Wege zur Sicherung der Wettbewerbsfähigkeit im Maschinenbau
Sieben Thesen zur Diskussion
Gesamtmetall-Forum, Berlin, 7. Dezember 2001
Prof. Dr. Hermann Simon*
1. Wie kann es sein, dass im deutschen Maschinen- und Anlagenbau kein Geld
verdient wird? Wir haben hier eine Branche mit höchster Kompetenz, globaler
Präsenz, viele der Unternehmen sind sogar Weltmarktführer. Kürzlich
besuchte uns der Vorstand eines Zementanlagenbauers. Die Herren hatten nur
eine Frage: „Wie können wir Geld verdienen?“. Sie klagten: „Wir sind
technisch Spitze, wir haben einen guten Marktanteil, aber beim Gewinn
krebsen wir immer an der Nulllinie herum“. Hier muss doch irgendetwas faul
sein? Zwar ist die Umsatzrendite nach Steuern von 0,9% im Jahre 1993 auf
3% im Jahre 1999 gestiegen, aber was ist das schon? Es gibt einzelne, die
besser abschneiden, etwa Trumpf oder Heidelberger Druck, aber bei den
meisten sieht es düster aus. Ich war selbst zehn Jahre bei Dürr im Aufsichtsrat
und bin als Berater ständig mit diesen Problemen konfrontiert. Ich weiß,
wovon ich rede.
2. Eine unmittelbare Folge ist, dass Anlagen- und Maschinenbauunternehmen
wenig wert sind. Die Börsenbewertung ist katastrophal. Einige Beispiele:
Linde hat einen Börsenwert von 5,5 Milliarden Euro, MAN bringt 3,3
Milliarden Euro auf die Waage und Thyssen Krupp gerade einmal 8
Milliarden. Dürr wird nur mit 350 Millionen Euro bewertet, IWKA mit 330
Millionen Euro. Wohin das führt, hat man gerade am Beispiel FAG gesehen.

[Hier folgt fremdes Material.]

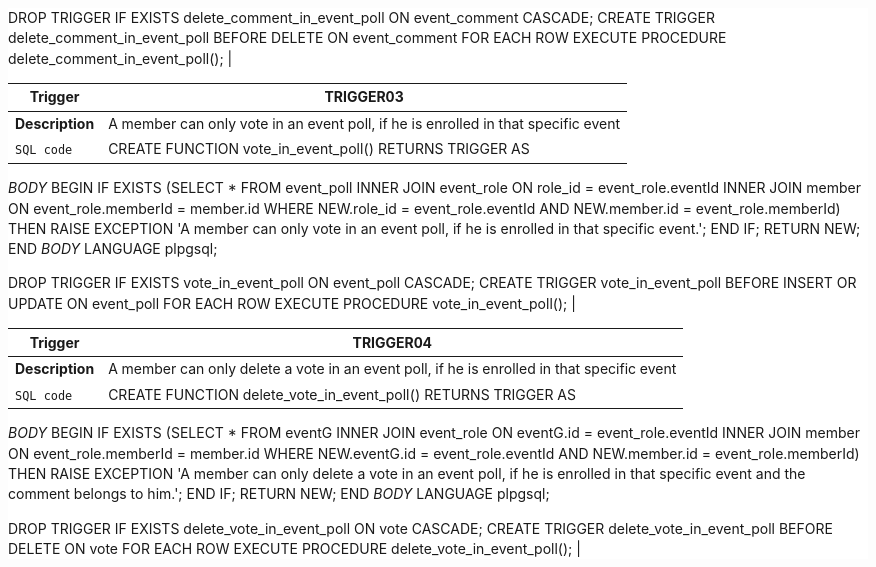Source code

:    DROP TRIGGER IF EXISTS delete_comment_in_event_poll ON event_comment CASCADE;
   CREATE TRIGGER delete_comment_in_event_poll
        BEFORE DELETE ON event_comment
        FOR EACH ROW
        EXECUTE PROCEDURE delete_comment_in_event_poll(); |

| **Trigger** | TRIGGER03 |
|-------------|-----------|
| **Description** | A member can only vote in an event poll, if he is enrolled in that specific event |
| `SQL code` | CREATE FUNCTION vote_in_event_poll() RETURNS TRIGGER AS
   $BODY$
   BEGIN
        IF EXISTS (SELECT * FROM event_poll INNER JOIN event_role ON role_id = event_role.eventId INNER JOIN member ON event_role.memberId = member.id WHERE NEW.role_id = event_role.eventId AND NEW.member.id = event_role.memberId) THEN
           RAISE EXCEPTION 'A member can only vote in an event poll, if he is enrolled in that specific event.';
        END IF;
        RETURN NEW;
   END
   $BODY$
   LANGUAGE plpgsql;

   DROP TRIGGER IF EXISTS vote_in_event_poll ON event_poll CASCADE;
   CREATE TRIGGER vote_in_event_poll
        BEFORE INSERT OR UPDATE ON event_poll
        FOR EACH ROW
        EXECUTE PROCEDURE vote_in_event_poll(); |

| **Trigger** | TRIGGER04 |
|-------------|-----------|
| **Description** | A member can only delete a vote in an event poll, if he is enrolled in that specific event |
| `SQL code` |CREATE FUNCTION delete_vote_in_event_poll() RETURNS TRIGGER AS
   $BODY$
   BEGIN
        IF EXISTS (SELECT * FROM eventG INNER JOIN event_role ON eventG.id = event_role.eventId INNER JOIN member ON event_role.memberId = member.id WHERE NEW.eventG.id = event_role.eventId AND NEW.member.id = event_role.memberId) THEN
           RAISE EXCEPTION 'A member can only delete a vote in an event poll, if he is enrolled in that specific event and the comment belongs to him.';
        END IF;
        RETURN NEW;
   END
   $BODY$
   LANGUAGE plpgsql;

   DROP TRIGGER IF EXISTS delete_vote_in_event_poll ON vote CASCADE;
   CREATE TRIGGER delete_vote_in_event_poll
        BEFORE DELETE ON vote
        FOR EACH ROW
        EXECUTE PROCEDURE delete_vote_in_event_poll(); |
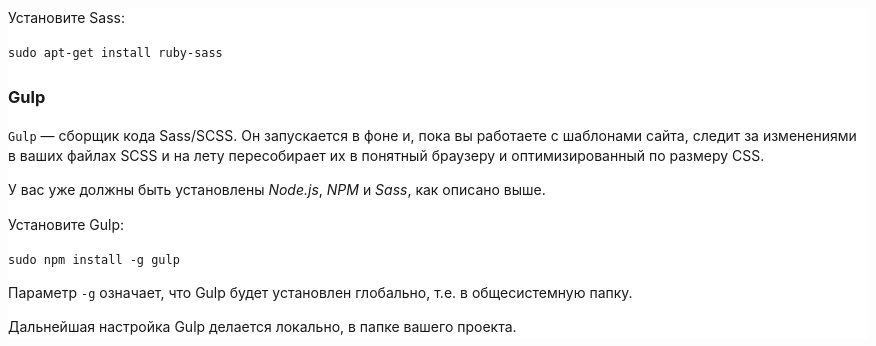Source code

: Установите Sass:

    sudo apt-get install ruby-sass

### Gulp

`Gulp` — сборщик кода Sass/SCSS. Он запускается в фоне и, пока вы работаете с шаблонами сайта, следит за изменениями в ваших файлах SCSS и на лету пересобирает их в понятный браузеру и оптимизированный по размеру CSS.

У вас уже должны быть установлены *Node.js*, *NPM* и *Sass*, как описано выше.

Установите Gulp:

    sudo npm install -g gulp

Параметр `-g` означает, что Gulp будет установлен глобально, т.е. в общесистемную папку.

Дальнейшая настройка Gulp делается локально, в папке вашего проекта.
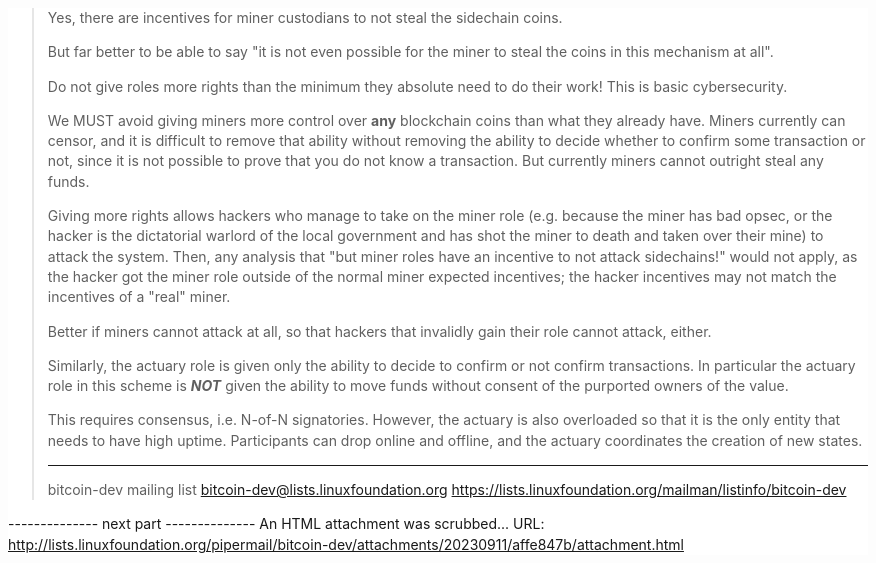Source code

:> Yes, there are incentives for miner custodians to not steal
> the sidechain coins.
>
> But far better to be able to say "it is not even possible for
> the miner to steal the coins in this mechanism at all".
>
> Do not give roles more rights than the minimum they absolute
> need to do their work!
> This is basic cybersecurity.
>
> We MUST avoid giving miners more control over **any** blockchain
> coins than what they already have.
> Miners currently can censor, and it is difficult to remove that
> ability without removing the ability to decide whether to confirm
> some transaction or not, since it is not possible to prove that
> you do not know a transaction.
> But currently miners cannot outright steal any funds.
>
> Giving more rights allows hackers who manage to take on the
> miner role (e.g. because the miner has bad opsec, or the hacker
> is the dictatorial warlord of the local government and has shot
> the miner to death and taken over their mine) to attack the
> system.
> Then, any analysis that "but miner roles have an incentive to
> not attack sidechains!" would not apply, as the hacker got the
> miner role outside of the normal miner expected incentives;
> the hacker incentives may not match the incentives of a "real"
> miner.
>
> Better if miners cannot attack at all, so that hackers that
> invalidly gain their role cannot attack, either.
>
> Similarly, the actuary role is given only the ability to decide
> to confirm or not confirm transactions.
> In particular the actuary role in this scheme is ***NOT***
> given the ability to move funds without consent of the purported
> owners of the value.
>
> This requires consensus, i.e. N-of-N signatories.
> However, the actuary is also overloaded so that it is the only
> entity that needs to have high uptime.
> Participants can drop online and offline, and the actuary
> coordinates the creation of new states.
> _______________________________________________
> bitcoin-dev mailing list
> bitcoin-dev@lists.linuxfoundation.org
> https://lists.linuxfoundation.org/mailman/listinfo/bitcoin-dev
>
-------------- next part --------------
An HTML attachment was scrubbed...
URL: <http://lists.linuxfoundation.org/pipermail/bitcoin-dev/attachments/20230911/affe847b/attachment.html>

Warum ist Mannesmann in die Hände von Vodafone gefallen? Weil es den
Wertminderer Atecs nicht genügend schnell verkauft hat. Diese Problematik
*
Prof. Dr. Hermann Simon ist Vorsitzender der Geschäftsführung von SIMON, KUCHER &
PARTNERS Strategy & Marketing Consultants in Bonn, Boston, London, München, Paris, Tokio,
Wien und Zürich sowie Visiting Professor an der London Business School (www.simonkucher.com).
trifft genauso Familienunternehmen. Denn das Kapital muss dahin fließen, wo
Werte geschaffen, nicht wo Werte vernichtet werden oder stagnieren.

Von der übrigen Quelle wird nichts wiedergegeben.